(Jim Young/Reuters)
Washington Post:
President Obama and House Speaker John A. Boehner rushed Thursday to strike agreement on a far-reaching plan to reduce the national debt but faced a revolt from Democrats furious that the accord appeared to include no immediate provision to raise taxes.
With 12 days left until the Treasury begins to run short of cash, Obama and Boehner (R-Ohio) were still pursuing the most ambitious plan to restrain the national debt in at least 20 years. Talks focused on sharp cuts in agency spending and politically painful changes to cherished health and retirement programs aimed at saving roughly $3 trillion over the next decade.
More savings would be generated through an overhaul of the tax code that would lower personal and corporate income tax rates while eliminating or reducing an array of popular tax breaks, such as the deduction for home mortgage interest.
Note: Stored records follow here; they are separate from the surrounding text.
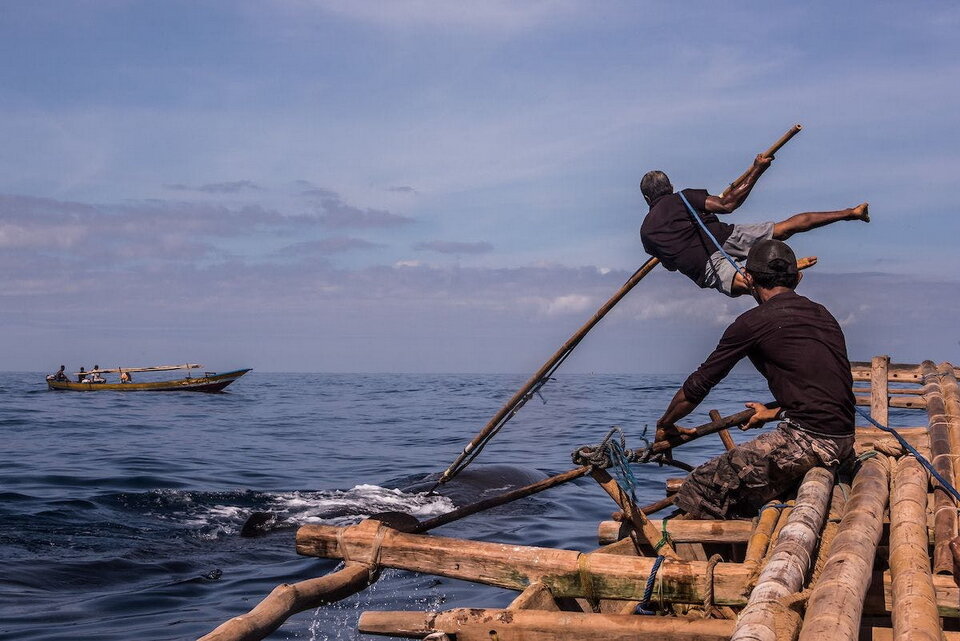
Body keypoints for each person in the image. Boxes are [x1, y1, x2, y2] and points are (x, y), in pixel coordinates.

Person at [654, 239, 855, 519]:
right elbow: (826, 392)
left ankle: (719, 552)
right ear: (798, 277)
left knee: (699, 486)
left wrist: (666, 423)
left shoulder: (752, 323)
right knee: (738, 480)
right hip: (845, 437)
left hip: (810, 441)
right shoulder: (824, 315)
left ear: (748, 278)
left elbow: (700, 383)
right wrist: (773, 412)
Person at [639, 156, 869, 297]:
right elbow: (727, 204)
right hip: (725, 236)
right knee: (784, 228)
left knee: (745, 284)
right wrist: (758, 168)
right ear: (670, 187)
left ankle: (781, 274)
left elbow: (670, 265)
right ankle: (850, 213)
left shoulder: (647, 233)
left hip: (702, 262)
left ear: (647, 199)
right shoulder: (684, 197)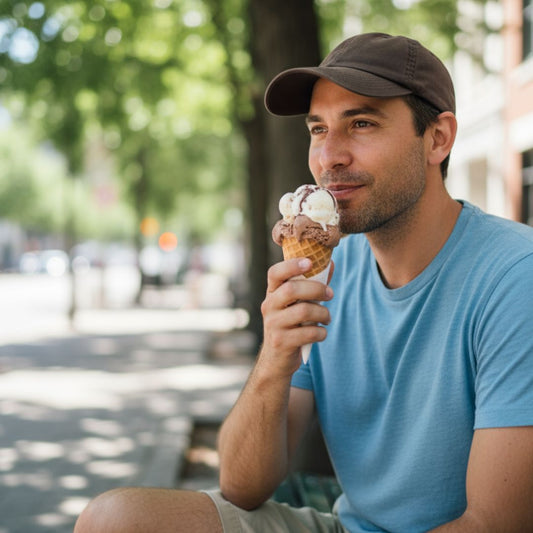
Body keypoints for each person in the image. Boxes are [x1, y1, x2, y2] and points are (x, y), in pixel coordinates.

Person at [74, 33, 533, 532]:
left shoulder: (514, 277)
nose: (329, 157)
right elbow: (242, 485)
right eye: (318, 129)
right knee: (113, 520)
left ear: (438, 138)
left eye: (361, 123)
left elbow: (493, 524)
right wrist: (276, 357)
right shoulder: (326, 271)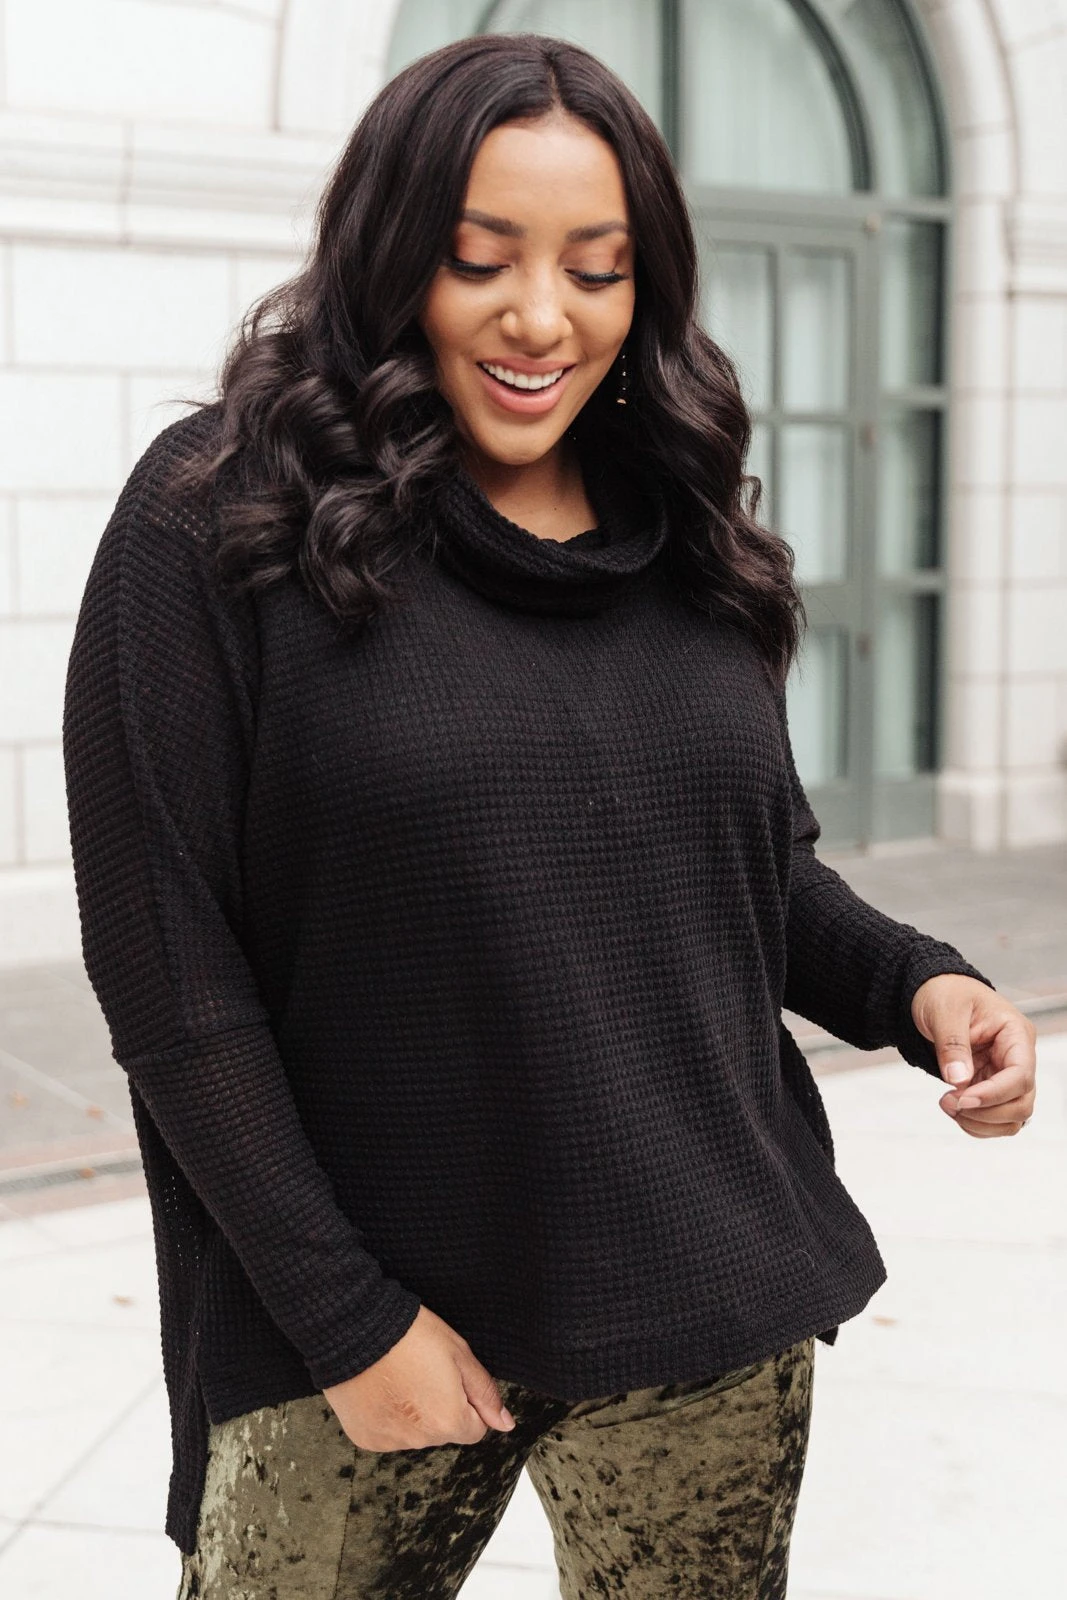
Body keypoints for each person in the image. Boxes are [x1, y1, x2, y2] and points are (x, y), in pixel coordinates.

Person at [62, 32, 1038, 1600]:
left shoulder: (686, 526)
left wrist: (917, 985)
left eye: (596, 268)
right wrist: (348, 1321)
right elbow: (169, 972)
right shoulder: (215, 516)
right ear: (390, 255)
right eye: (480, 260)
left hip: (702, 1305)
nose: (541, 317)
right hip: (369, 1336)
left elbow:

But the talks envisioned no specific tax increases as part of legislation to lift the debt limit, and the tax rewrite would be postponed until next year. [...] Congressional aides, speaking on the condition of anonymity to detail private discussions, said the White House acknowledged that the emerging agreement is “to the right of the Gang of Six” — a bipartisan Senate debt-reduction framework unveiled this week — and far removed from what Democrats have said would be acceptable.
(Emphasis mine.)
Here's the thing: no deal can pass without Democratic votes. And if congressional Democrats want to stop the deal on the table, they can. They just need to vote 'no.'
And that's exactly what they should do if the deal on the table includes entitlement cuts and has nothing enforceable on the revenue side. The debt limit is going to be raised. The only question is what sort of package is going to go along with it. And without Democratic votes, it can't pass.